To solve for the energy absorbed in each cycle, we can use the relationship between the efficiency of the engine, the work done, and the energy absorbed:

Formula:

$\text{Efficiency} (\eta) = \frac{\text{Work Output (W)}}{\text{Energy Absorbed (Q\textsubscript{in})}}$

Rearranging to find $Q\textsubscript{in}$: $Q\textsubscript{in} = \frac{\text{Work Output}}{\eta}$

The total energy absorbed in each cycle is then the sum of the work done and the heat energy expelled:

$Q\textsubscript{in} = W + Q\textsubscript{out}$

Step-by-Step Solution:

1. Convert Efficiency to Decimal Form: $\eta = 17.8\% = 0.178$

2. Calculate Work Output per Cycle: The power output is given as $P = 4.77 \, \text{kW}$, which is $4770 \, \text{W}$. The engine's work done per cycle can be expressed as: $W = P \cdot t$ Since the time per cycle is not provided, we directly use the relationship involving efficiency: $W = \eta \cdot Q\textsubscript{in}$

3. Solve for $Q\textsubscript{in}$: Rearrange: $Q\textsubscript{in} = \frac{W}{\eta}$ Substituting $Q\textsubscript{out} = 5709 \, \text{J}$: $Q\textsubscript{in} = W + Q\textsubscript{out}$

   Substitute the efficiency:

Given values

power_output_kW = 4.77 # Power in kW efficiency_percent = 17.8 # Efficiency in percentage heat_expelled_J = 5709 # Heat expelled in Joules

Convert to consistent units and values

power_output_W = power_output_kW * 1000 # Convert kW to W efficiency = efficiency_percent / 100 # Convert percentage to decimal

Calculate work output per cycle

Since efficiency = W / Q_in, rearrange Q_in = W / efficiency

Total energy absorbed Q_in = work done + heat expelled

work_done_per_cycle = power_output_W / efficiency # Total energy absorbed

Total energy absorbed per cycle in kJ

energy_absorbed_kJ = (heat_expelled_J + work_done_per_cycle) / 1000 # Convert J to kJ

energy_absorbed_kJ32.5067528089887632.50675280898876successThe energy absorbed in each cycle is approximately 32.51 kJ.

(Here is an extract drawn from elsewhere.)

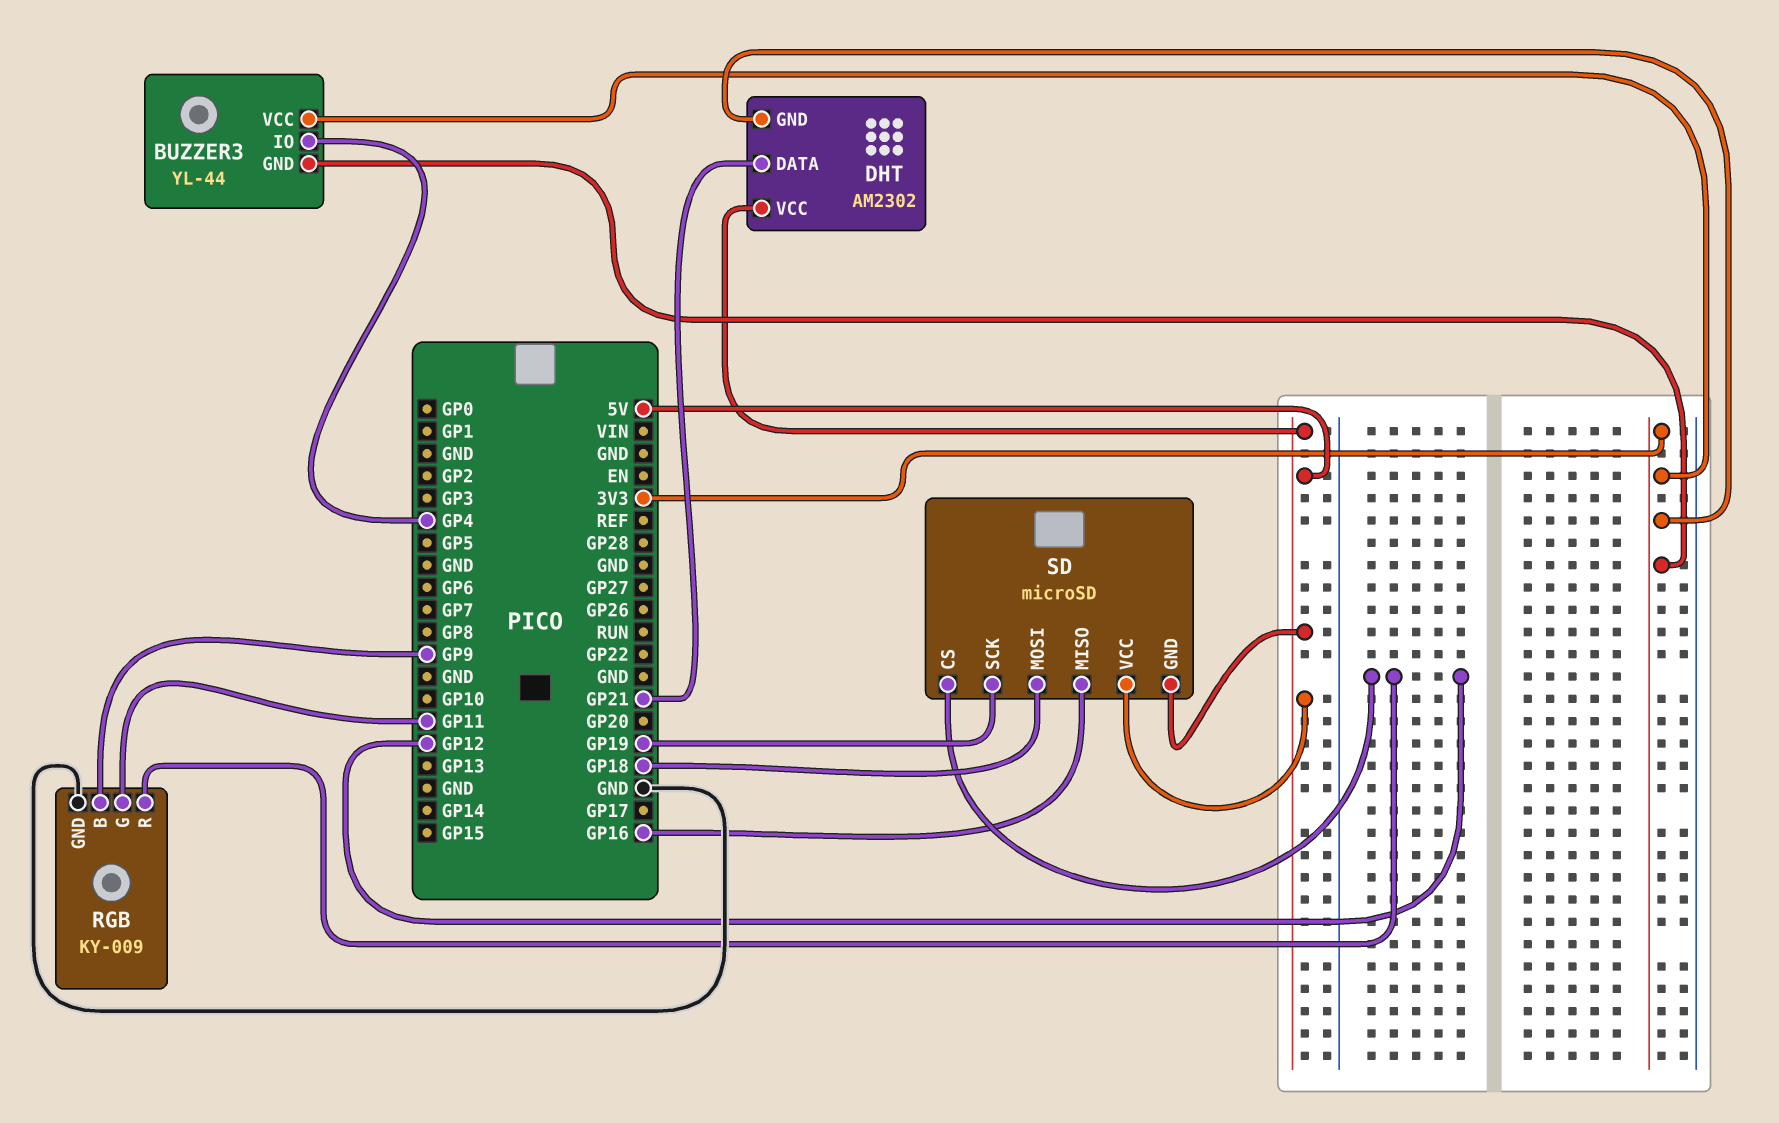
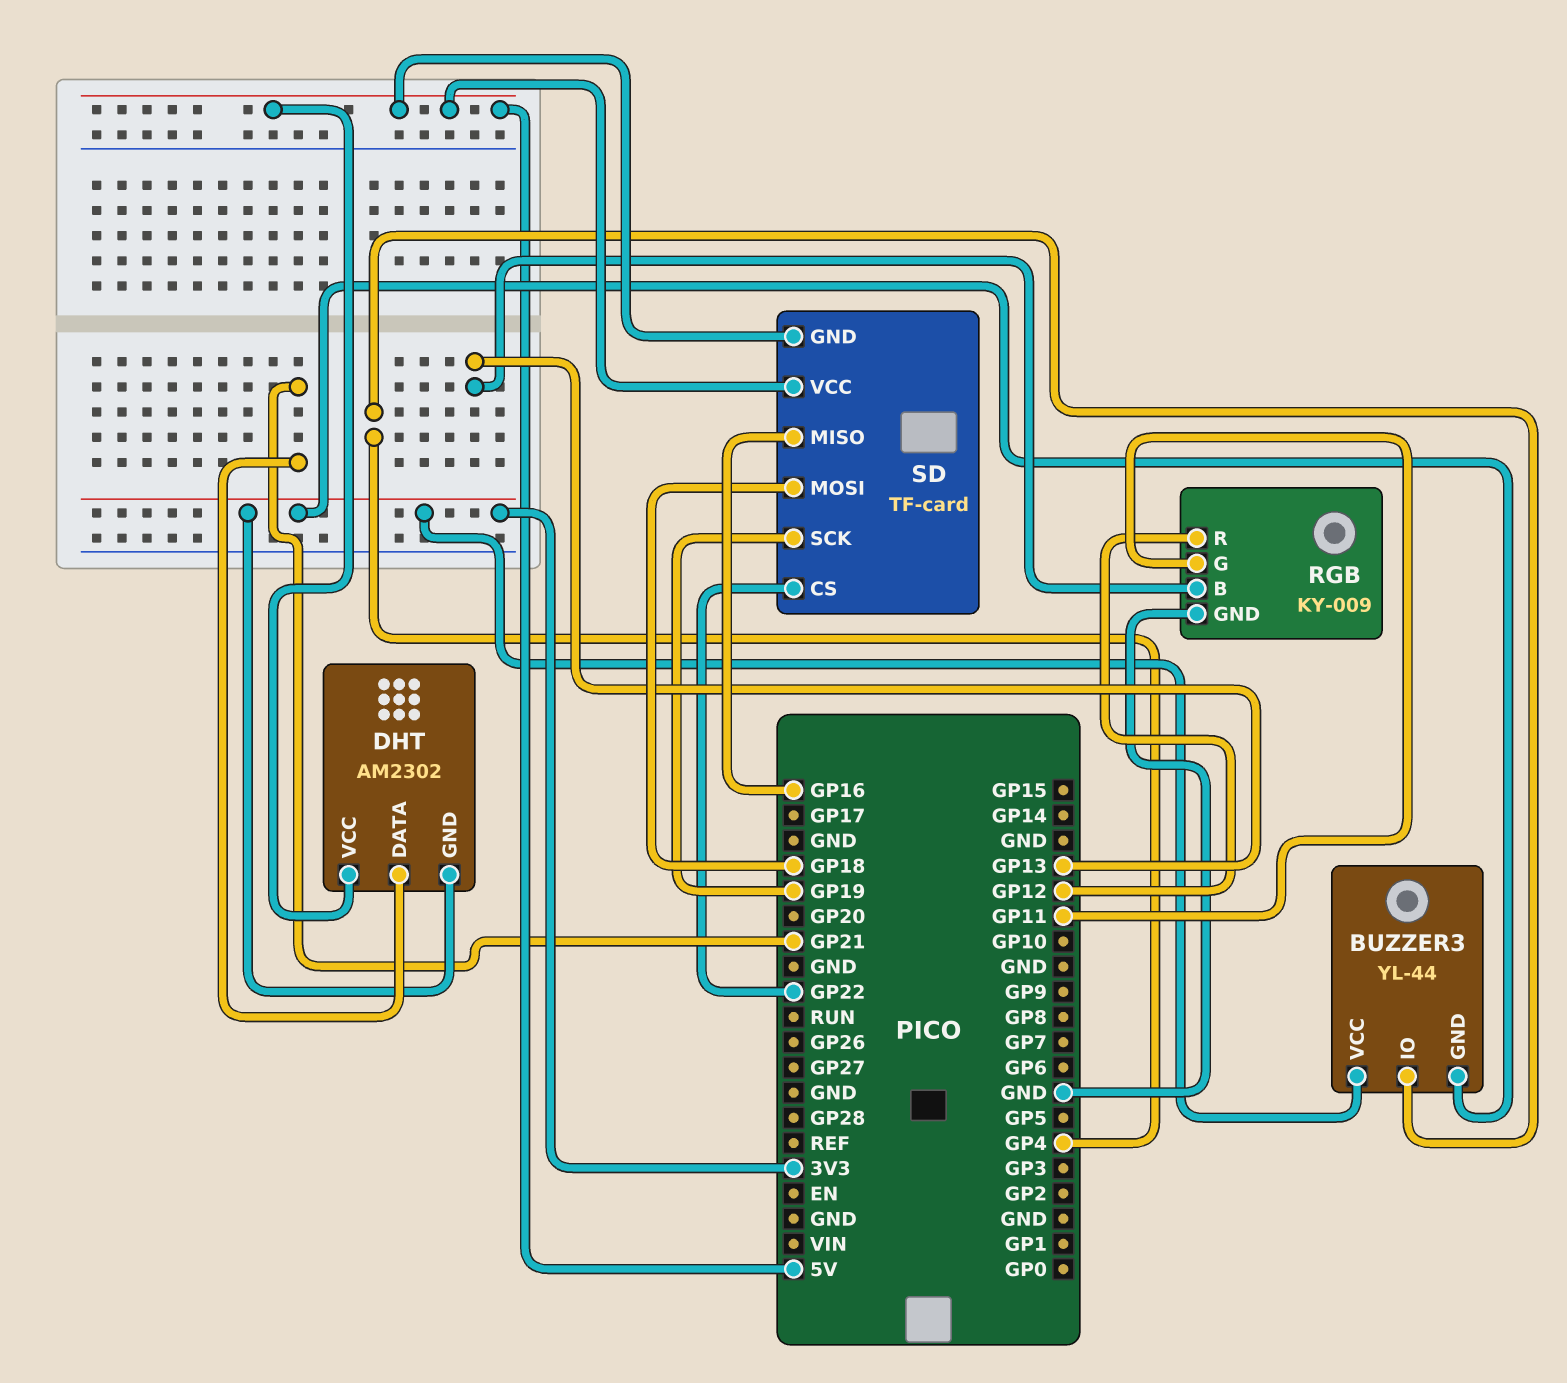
RGB pin B: GP9 -> GP13
SD: microSD -> TF-card
SD pin CS: GP12 -> GP22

Would you like a further breakdown of these calculations or an explanation of any specific step?

Here are 5 related questions for exploration:

1. How is the efficiency of an engine typically determined experimentally?
2. What happens to the heat energy that is expelled by the engine?
3. How would the energy absorbed change if the efficiency were improved?
4. Can the relationship between power output and cycle time help deduce cycle duration?
5. What are the implications of energy loss in real-world engine applications?

Tip:

Efficiency is a crucial factor in energy systems. Understanding how it's calculated and how it relates to energy flow can help optimize energy usage in engineering systems.